* Task
Which lines of the entries below contain the string "chain"? Copy each one.

Segment Start: Available data

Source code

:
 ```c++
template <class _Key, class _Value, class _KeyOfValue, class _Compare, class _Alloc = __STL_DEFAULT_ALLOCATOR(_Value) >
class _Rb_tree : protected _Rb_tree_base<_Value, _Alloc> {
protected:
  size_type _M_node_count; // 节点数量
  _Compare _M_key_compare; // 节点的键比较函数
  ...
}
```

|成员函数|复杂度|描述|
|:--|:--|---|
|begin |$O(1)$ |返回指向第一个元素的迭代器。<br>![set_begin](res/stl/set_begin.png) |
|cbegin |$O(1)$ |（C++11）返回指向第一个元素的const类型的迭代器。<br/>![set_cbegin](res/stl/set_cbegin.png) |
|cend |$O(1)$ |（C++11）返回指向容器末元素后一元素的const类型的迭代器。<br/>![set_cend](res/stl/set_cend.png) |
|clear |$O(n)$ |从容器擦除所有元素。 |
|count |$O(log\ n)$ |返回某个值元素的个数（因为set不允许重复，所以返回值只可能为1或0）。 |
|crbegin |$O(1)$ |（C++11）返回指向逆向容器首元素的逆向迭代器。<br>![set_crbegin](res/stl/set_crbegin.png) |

Segment End: Available data
Segment Start: Available data

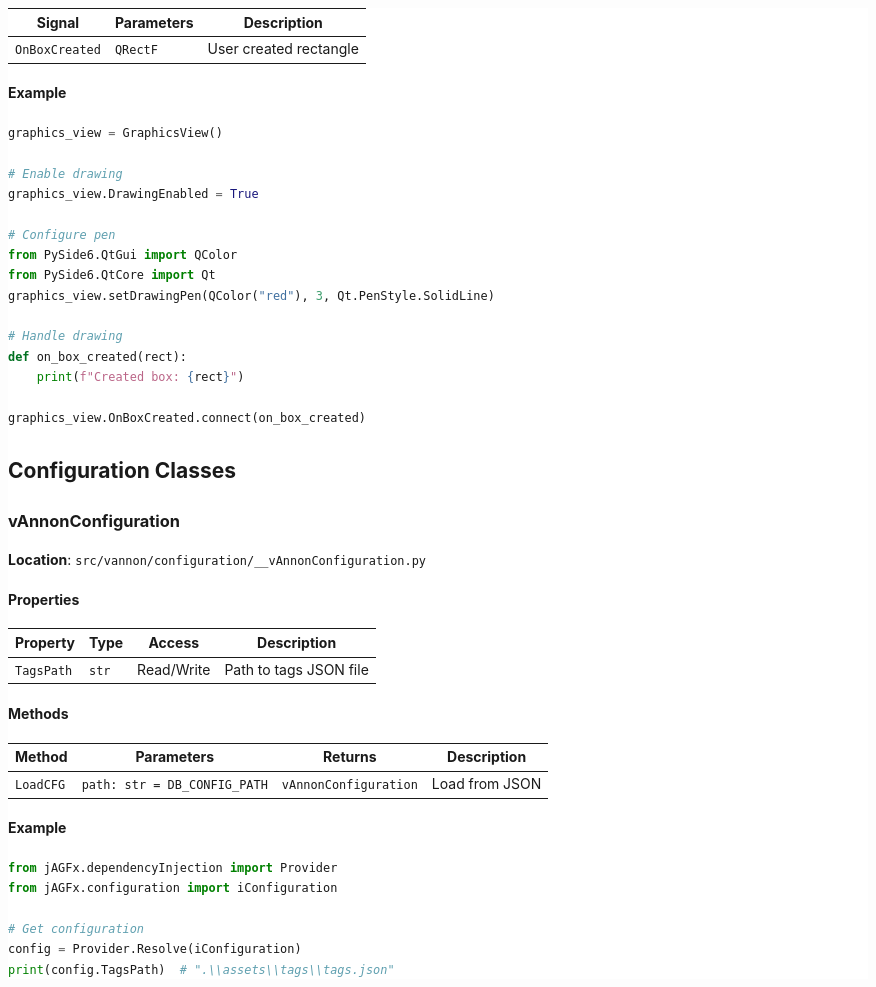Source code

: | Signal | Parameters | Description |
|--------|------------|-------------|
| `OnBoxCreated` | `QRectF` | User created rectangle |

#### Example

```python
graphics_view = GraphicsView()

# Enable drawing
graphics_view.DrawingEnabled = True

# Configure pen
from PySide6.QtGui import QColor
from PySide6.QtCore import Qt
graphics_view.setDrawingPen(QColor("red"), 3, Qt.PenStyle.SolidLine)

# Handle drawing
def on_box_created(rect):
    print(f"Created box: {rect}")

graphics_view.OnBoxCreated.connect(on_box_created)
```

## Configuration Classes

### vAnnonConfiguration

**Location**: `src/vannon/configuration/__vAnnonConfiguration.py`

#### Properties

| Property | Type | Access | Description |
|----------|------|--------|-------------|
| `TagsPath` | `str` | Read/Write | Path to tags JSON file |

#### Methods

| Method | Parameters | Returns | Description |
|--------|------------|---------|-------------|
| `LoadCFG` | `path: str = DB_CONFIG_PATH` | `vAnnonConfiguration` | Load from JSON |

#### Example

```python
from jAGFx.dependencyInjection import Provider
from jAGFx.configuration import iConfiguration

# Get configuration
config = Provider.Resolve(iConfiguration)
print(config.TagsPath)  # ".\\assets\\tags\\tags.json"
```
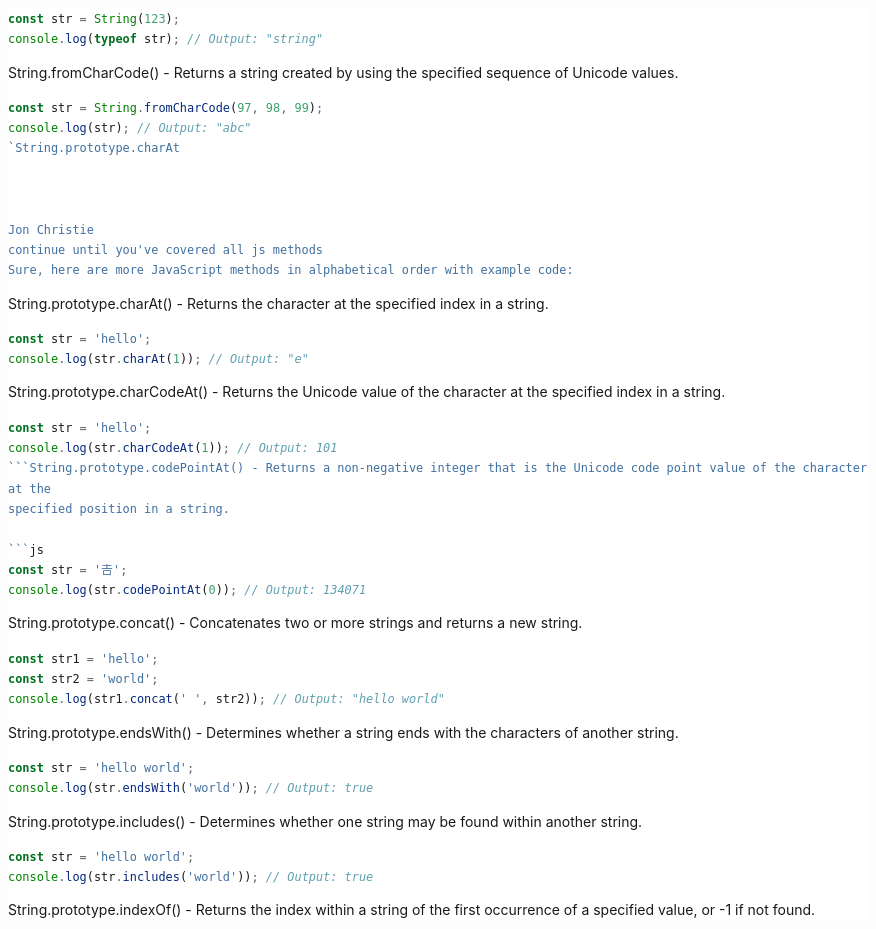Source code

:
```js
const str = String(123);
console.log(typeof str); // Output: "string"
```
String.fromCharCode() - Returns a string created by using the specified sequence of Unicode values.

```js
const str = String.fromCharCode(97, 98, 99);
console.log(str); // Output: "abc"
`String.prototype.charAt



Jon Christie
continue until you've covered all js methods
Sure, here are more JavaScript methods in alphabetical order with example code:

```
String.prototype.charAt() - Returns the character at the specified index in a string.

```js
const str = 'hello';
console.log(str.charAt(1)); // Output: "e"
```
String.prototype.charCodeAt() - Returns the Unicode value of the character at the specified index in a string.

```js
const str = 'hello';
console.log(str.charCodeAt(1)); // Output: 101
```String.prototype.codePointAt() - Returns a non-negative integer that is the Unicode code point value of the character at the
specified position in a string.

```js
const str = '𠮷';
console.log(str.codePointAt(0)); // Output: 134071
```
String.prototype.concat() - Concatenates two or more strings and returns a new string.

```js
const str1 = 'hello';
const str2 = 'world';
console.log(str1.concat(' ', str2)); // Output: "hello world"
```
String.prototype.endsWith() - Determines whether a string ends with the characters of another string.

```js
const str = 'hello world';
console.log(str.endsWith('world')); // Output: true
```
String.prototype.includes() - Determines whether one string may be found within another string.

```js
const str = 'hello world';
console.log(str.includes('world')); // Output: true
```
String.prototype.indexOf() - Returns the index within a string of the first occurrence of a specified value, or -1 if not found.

Segment End: Available data
Segment Start: Available data

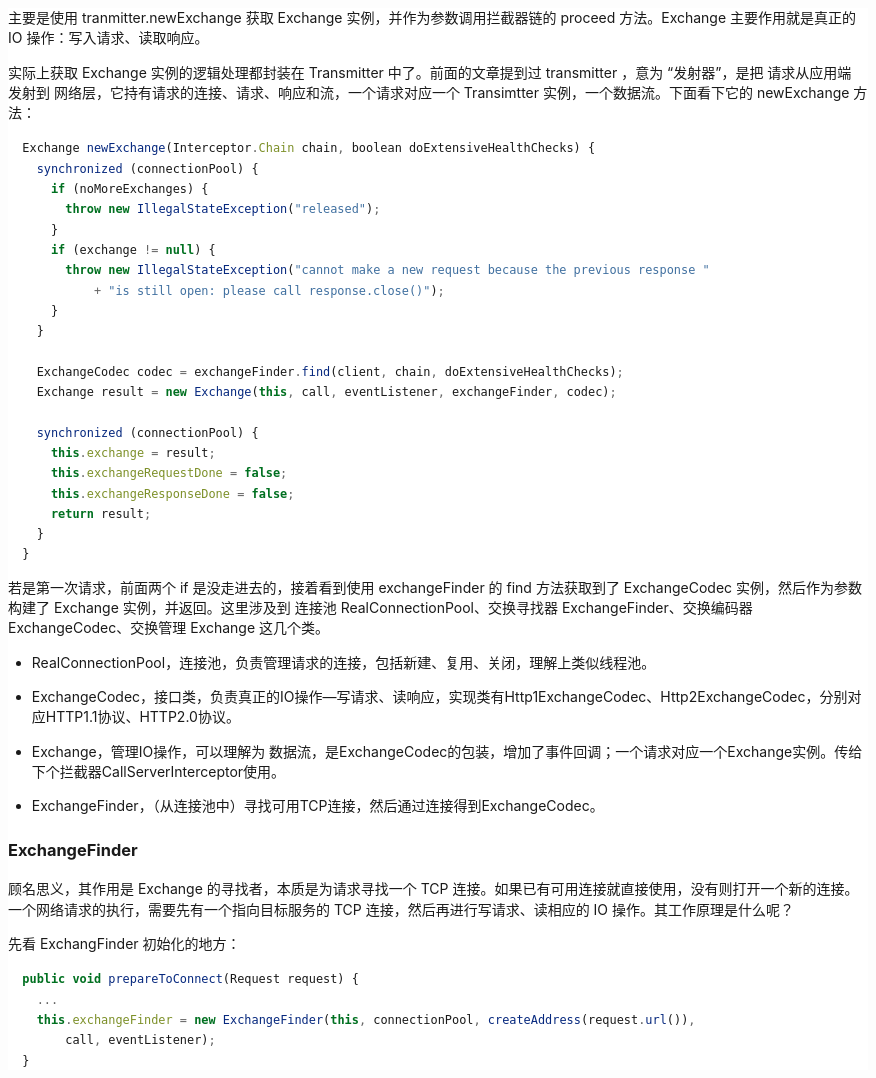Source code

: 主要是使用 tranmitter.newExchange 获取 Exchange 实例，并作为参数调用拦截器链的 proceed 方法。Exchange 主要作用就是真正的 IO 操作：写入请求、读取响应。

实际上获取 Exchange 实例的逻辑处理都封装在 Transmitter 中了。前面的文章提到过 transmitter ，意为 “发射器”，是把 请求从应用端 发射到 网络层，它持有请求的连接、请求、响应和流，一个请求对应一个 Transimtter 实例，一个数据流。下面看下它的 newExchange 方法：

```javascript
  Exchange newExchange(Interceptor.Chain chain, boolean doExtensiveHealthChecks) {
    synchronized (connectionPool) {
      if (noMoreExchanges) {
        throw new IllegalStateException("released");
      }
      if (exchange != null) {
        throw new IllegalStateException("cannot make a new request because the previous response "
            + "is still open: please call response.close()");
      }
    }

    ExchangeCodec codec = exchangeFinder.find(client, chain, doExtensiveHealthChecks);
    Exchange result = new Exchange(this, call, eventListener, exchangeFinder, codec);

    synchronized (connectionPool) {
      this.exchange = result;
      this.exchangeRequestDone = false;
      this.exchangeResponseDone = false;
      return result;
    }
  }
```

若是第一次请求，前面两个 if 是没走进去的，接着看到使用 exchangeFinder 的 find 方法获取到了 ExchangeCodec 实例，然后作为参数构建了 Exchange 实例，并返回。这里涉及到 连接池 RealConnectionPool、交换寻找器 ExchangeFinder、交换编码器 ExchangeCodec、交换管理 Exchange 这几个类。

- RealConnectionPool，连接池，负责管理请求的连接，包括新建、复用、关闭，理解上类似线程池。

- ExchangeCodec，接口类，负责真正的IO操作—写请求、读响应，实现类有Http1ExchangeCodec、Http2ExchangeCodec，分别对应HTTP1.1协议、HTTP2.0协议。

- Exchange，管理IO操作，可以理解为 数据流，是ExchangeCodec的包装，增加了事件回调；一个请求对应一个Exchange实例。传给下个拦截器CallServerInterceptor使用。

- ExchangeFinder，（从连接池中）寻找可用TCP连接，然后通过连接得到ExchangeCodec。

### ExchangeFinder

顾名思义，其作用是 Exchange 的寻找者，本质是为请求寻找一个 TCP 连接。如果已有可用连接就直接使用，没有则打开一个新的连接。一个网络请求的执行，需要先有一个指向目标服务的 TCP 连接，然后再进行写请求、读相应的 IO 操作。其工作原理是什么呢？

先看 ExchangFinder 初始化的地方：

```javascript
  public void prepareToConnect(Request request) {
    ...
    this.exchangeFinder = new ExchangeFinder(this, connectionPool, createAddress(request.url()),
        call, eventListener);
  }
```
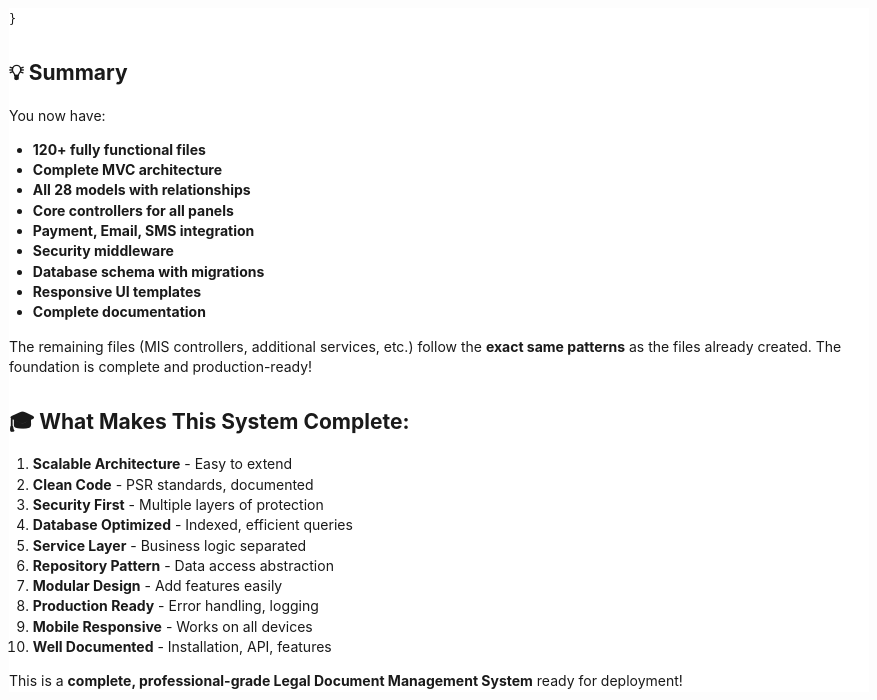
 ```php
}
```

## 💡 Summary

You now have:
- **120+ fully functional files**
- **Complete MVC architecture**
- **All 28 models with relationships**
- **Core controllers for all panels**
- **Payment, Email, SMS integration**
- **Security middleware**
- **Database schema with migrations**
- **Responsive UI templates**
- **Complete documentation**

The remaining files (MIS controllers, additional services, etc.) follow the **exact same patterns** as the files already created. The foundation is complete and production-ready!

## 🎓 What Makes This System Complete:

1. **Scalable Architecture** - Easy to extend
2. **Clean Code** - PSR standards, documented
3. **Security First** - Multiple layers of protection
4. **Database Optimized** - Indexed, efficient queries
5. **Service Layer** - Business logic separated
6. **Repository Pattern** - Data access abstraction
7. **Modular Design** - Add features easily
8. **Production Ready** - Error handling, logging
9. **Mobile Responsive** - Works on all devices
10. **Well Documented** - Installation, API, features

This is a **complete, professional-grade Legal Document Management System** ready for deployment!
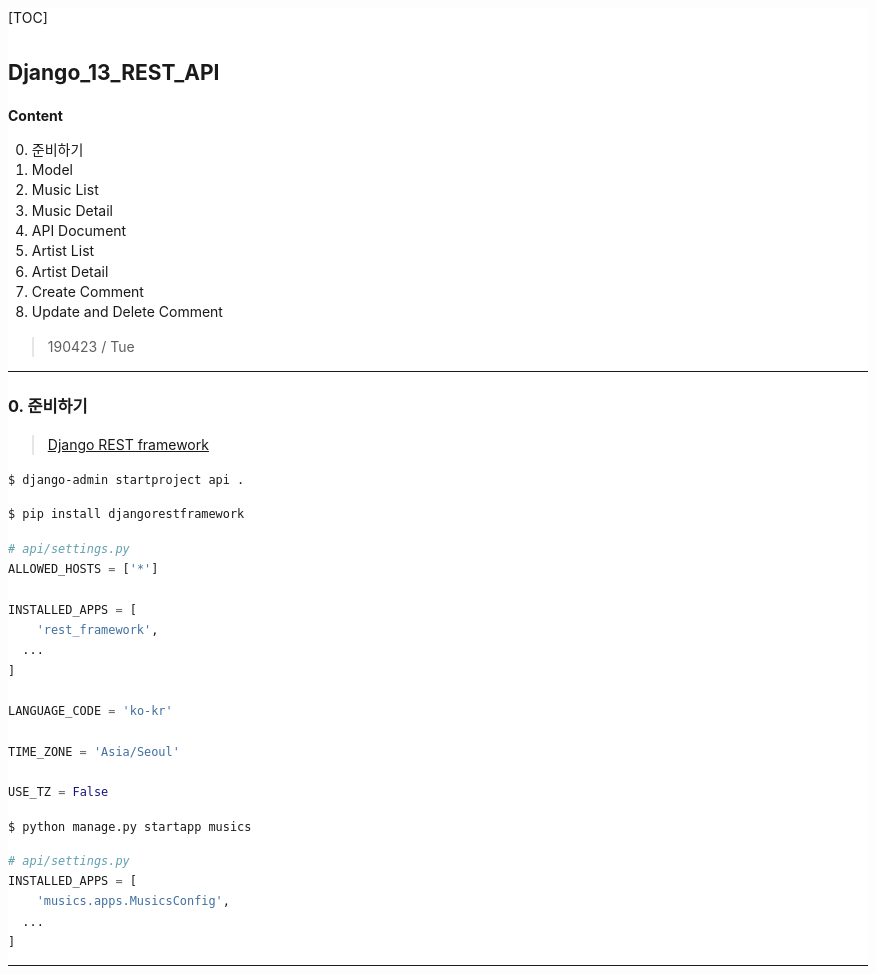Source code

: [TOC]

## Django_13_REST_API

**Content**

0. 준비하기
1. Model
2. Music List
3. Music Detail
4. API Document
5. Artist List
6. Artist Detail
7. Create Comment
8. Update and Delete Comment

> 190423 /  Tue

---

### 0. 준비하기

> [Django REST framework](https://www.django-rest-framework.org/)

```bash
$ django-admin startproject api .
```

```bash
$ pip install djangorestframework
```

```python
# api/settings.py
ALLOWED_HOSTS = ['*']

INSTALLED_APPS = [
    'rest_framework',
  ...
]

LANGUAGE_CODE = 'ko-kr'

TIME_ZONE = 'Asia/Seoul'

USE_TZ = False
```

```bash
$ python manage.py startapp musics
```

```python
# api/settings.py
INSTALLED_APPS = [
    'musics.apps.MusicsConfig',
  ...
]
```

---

Segment End: Available data

* The answer
  Exchange newExchange(Interceptor.Chain chain, boolean doExtensiveHealthChecks) {
    ExchangeCodec codec = exchangeFinder.find(client, chain, doExtensiveHealthChecks);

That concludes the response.